Many modern temples, including mine, have extended this first precept to avoiding harming beings: "Do not harm, but cherish all life." How do the five factors above translate to this more global restatement of the precept? This is my personal opinion, but I think that simply by replacing the concept of "kill" with the concept of "harm," the guidelines are applicable. Again, however, note that partial violation is clearly possible. Maybe I intend to harm someone, but my actions ultimately help the person; I do not seem to have violated the 5th factor, but I've still violated this precept through my intent.

Furthermore, I argue that factor #3, intention, plays the primary role in the level of karmic effect of thoughts, speech, and actions (admittedly, I have no scriptural references at hand to back this up). This follows psychologically, as the deeper my intent on causing harm, the stronger is the seed in my unconscious that is enabling me to have this intention, overriding my "moral compass." Therefore, the result on my mind (karma) of this intent is stronger as well—anger begets anger, greed begets greed.

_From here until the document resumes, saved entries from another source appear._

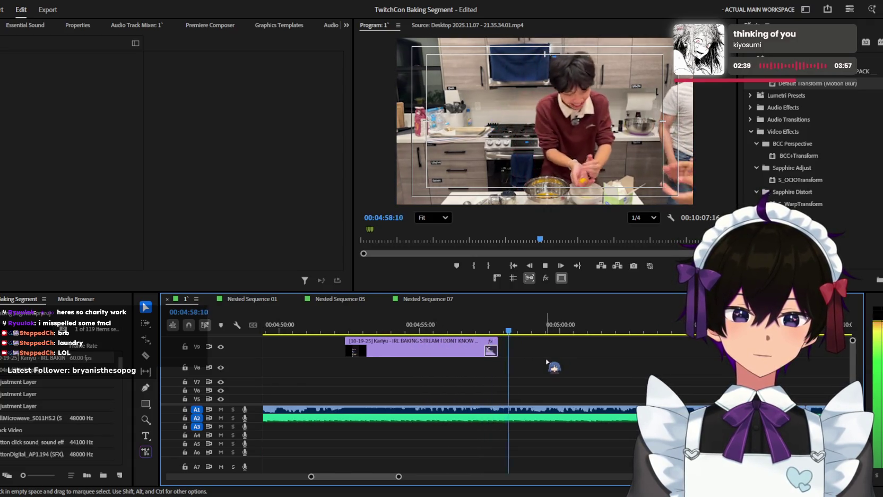
pyautogui.scroll(-2, 546, 362)
pyautogui.scroll(-2, 547, 362)
pyautogui.scroll(2, 546, 363)
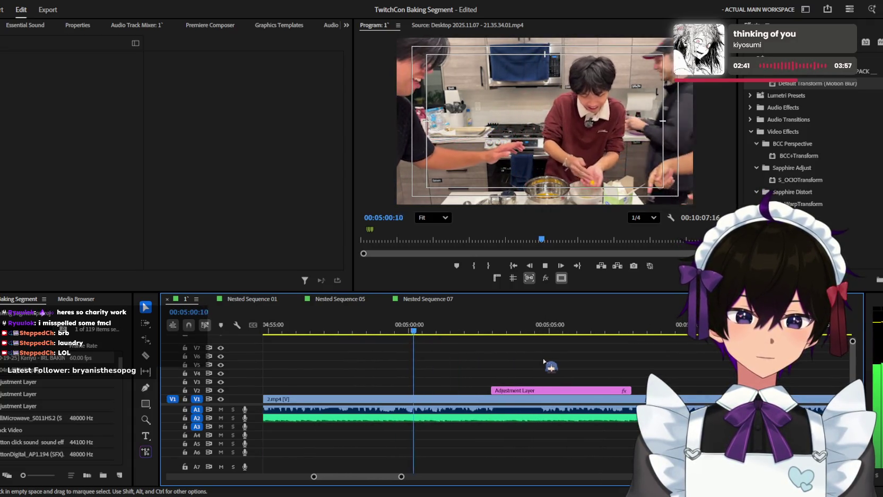
pyautogui.scroll(3, 459, 350)
pyautogui.moveTo(309, 322); pyautogui.dragTo(480, 332)
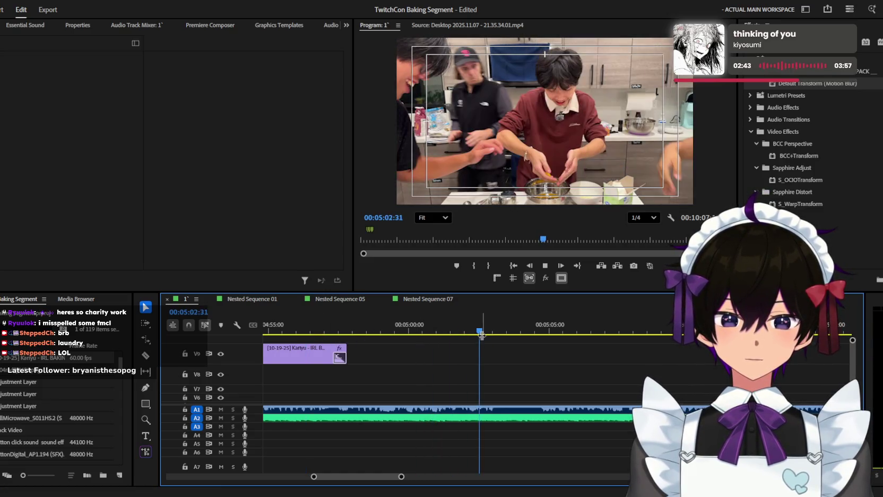
pyautogui.scroll(-2, 514, 349)
pyautogui.scroll(-2, 523, 353)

1-minute Contemplation: Have you harmed anyone today? Did you intend to do so? Even just a little bit? Could you have foreseen the harm if you had had just a little more wisdom?

1Access to Insight


Don Iannone said...


Wonderful. This line sticks with me like oatmeal on a cold winter morning: "for how can
Error without intention be called a crime?"

Ang said...

Your post caused me to think about the ways we "harm" people, whether in small or large ways, consciously or unconsciosuly, in order to manipulate others into being/acting as we wish them to be/act. Additionally, it seems that this type of behavior tends to be a symptom of fear and/or anger and can be its most devestating when one does not recognize those emotions as motivating factors.

Mike said...

Don: Yes, I've been loving Ovid's writing thus far.

Ang: Very true. "Harm" is much more broad than we might think at first glance. Thanks for the comment!

Dan said...

And somewhere the Buddha said, "Karma is intention."